The real problem with this "method" of grounding is the open neutral scenario. If the neutral opens somewhere downstream of your jewish neutrals (that's a good one) everything metal in your wiring system will be unexpectedly energized upstream of the open neutral creating a horrible situation. That's why the ONLY place the ground and neutral are bonded is the service entrance, the very last place (or first depending on how you look at it) in the system. Open neutral on the pole will create total havoc here. But that is the rare situation.
Bottom line, don't do it! Just forget the ground if you don't have the ground wire, it's safer that way.
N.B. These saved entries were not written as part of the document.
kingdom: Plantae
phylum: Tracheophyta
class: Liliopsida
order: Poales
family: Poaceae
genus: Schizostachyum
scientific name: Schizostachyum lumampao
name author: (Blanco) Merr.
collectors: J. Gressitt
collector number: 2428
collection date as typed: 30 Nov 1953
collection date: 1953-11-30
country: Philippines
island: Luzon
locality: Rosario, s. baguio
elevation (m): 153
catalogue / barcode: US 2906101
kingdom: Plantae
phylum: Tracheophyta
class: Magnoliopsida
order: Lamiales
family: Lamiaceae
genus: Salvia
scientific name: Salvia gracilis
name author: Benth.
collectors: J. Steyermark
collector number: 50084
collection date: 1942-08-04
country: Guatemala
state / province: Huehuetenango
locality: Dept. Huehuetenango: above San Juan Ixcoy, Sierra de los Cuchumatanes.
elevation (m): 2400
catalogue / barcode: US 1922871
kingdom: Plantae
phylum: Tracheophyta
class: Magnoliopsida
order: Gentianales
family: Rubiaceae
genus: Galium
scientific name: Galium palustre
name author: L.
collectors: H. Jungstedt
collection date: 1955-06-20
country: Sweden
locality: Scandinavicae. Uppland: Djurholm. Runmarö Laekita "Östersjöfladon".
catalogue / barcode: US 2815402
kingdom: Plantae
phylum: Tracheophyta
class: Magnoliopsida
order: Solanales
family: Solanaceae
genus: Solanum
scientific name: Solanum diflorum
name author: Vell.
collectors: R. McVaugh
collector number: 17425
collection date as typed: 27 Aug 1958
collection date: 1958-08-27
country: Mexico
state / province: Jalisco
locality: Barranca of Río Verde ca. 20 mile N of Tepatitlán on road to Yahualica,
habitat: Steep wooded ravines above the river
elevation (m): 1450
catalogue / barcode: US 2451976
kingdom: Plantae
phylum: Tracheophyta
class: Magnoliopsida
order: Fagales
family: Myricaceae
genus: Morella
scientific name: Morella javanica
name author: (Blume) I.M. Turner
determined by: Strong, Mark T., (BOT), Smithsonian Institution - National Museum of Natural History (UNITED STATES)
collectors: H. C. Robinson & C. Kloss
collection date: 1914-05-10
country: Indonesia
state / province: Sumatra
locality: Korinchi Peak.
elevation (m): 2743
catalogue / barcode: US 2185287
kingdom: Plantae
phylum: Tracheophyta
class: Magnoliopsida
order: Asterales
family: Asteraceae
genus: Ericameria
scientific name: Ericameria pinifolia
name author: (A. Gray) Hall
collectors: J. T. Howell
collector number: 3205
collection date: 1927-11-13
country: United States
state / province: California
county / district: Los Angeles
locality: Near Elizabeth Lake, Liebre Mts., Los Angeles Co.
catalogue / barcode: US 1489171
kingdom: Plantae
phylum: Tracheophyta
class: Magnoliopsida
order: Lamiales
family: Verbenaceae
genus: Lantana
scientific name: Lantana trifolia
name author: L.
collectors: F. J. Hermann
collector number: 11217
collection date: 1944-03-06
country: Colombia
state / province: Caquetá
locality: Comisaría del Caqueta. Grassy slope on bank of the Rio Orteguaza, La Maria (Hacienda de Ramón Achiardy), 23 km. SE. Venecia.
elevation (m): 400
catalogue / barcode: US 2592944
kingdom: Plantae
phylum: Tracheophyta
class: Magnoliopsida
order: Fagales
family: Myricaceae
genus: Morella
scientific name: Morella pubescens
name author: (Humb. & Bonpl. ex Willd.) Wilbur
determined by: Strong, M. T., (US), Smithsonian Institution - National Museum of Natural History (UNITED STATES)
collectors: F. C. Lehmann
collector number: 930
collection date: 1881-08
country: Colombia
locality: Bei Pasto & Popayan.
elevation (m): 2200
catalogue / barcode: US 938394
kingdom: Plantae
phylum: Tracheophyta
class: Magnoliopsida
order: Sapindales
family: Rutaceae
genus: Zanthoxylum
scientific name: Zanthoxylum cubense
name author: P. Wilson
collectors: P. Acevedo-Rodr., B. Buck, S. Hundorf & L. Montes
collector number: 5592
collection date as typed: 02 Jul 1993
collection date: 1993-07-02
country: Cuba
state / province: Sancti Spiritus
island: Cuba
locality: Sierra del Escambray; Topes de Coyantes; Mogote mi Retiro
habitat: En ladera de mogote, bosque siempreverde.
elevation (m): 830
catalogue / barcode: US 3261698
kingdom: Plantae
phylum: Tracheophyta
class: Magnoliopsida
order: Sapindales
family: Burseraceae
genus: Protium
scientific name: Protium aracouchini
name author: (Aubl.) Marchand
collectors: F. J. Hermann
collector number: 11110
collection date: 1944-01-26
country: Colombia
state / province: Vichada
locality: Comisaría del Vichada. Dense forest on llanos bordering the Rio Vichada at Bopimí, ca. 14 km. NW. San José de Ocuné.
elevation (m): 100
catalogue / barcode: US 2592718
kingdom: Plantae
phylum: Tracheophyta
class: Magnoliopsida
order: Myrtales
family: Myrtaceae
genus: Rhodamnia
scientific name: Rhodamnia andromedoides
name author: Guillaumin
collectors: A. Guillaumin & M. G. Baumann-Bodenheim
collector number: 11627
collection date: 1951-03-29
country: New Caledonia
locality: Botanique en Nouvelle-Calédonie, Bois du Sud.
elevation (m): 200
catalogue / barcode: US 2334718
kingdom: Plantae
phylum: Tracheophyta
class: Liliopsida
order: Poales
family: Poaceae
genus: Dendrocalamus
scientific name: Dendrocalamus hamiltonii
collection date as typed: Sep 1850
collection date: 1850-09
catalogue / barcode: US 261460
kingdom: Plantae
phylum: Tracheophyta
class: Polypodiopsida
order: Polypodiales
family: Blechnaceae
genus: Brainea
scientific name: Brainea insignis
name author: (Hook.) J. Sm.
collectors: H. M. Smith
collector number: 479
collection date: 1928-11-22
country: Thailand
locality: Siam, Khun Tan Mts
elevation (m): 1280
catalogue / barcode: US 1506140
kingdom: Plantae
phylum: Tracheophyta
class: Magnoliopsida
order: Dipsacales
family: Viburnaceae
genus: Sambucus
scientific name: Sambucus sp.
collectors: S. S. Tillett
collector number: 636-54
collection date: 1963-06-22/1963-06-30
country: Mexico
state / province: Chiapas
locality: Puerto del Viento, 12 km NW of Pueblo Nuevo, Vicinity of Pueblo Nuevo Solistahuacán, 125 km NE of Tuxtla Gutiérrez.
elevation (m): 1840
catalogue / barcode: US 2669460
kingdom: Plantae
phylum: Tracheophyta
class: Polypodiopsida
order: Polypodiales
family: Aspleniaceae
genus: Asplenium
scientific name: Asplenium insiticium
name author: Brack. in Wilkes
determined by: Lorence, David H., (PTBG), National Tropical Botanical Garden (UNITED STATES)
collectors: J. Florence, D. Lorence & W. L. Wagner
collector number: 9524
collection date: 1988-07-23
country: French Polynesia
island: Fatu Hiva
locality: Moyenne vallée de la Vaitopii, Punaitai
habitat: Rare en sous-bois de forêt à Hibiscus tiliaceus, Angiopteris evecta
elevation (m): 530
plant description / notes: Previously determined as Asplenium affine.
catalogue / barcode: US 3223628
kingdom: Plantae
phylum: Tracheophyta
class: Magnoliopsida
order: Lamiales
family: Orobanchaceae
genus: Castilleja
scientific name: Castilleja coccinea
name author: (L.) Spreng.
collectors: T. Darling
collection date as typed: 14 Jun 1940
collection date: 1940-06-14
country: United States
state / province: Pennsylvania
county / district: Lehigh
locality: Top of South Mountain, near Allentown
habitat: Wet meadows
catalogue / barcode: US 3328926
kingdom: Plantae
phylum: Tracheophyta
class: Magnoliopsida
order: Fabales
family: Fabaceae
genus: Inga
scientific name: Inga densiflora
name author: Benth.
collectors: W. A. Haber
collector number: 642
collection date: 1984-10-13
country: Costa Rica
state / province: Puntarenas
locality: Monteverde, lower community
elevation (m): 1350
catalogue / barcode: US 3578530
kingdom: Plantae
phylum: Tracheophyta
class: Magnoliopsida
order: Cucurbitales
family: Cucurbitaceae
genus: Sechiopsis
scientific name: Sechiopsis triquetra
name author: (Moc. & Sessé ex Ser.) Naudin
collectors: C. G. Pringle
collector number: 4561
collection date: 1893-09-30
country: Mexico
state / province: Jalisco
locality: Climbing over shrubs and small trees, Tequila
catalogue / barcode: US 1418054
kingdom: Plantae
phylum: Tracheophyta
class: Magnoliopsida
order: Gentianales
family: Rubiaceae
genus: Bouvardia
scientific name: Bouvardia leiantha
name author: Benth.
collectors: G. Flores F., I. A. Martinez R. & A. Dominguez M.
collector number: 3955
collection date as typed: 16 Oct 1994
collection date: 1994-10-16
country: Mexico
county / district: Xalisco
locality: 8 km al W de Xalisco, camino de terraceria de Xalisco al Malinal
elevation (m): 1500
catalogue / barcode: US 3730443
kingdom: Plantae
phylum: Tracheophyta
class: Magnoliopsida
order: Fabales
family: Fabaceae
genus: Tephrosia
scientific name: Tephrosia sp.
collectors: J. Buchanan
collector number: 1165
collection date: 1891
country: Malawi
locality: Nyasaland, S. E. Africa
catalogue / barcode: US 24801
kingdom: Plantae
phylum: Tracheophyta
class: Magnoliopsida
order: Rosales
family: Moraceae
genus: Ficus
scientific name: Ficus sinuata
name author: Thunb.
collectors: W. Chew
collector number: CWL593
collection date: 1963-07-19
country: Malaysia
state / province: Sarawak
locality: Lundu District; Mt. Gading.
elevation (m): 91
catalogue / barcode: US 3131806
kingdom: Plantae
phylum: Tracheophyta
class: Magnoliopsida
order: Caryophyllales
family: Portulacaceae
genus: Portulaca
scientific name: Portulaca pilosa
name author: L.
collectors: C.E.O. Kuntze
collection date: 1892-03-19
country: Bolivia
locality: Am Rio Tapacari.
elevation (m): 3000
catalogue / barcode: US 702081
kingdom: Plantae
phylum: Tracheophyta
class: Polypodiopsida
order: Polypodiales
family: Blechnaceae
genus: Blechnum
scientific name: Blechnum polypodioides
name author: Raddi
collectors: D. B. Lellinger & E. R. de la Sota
Current doesn't flow to ground BTW. It flows in a loop to the negative terminal of the battery in DC systems or the center tap of the transformer in three wire AC. The system ground is to provide a stable reference (around O V.) for the neutral and for lightning protection. (I have never been able to find a straight answer on where lightning goes - where is its source? And, if it's the sky how does it return to its source like all electricity must?). The device grounds provide LOCALIZED fault clearing at the devices whereas the ground rod is solely for lightning, and stabilization. There will not be enough current flowing down through your ground rod through the massive resistance of the earth's surface back to the ground rod by the pole and up to the transformer center tap to trip a breaker so you can clear a fault.
You don't need a ground for the system to work. There are many floating systems.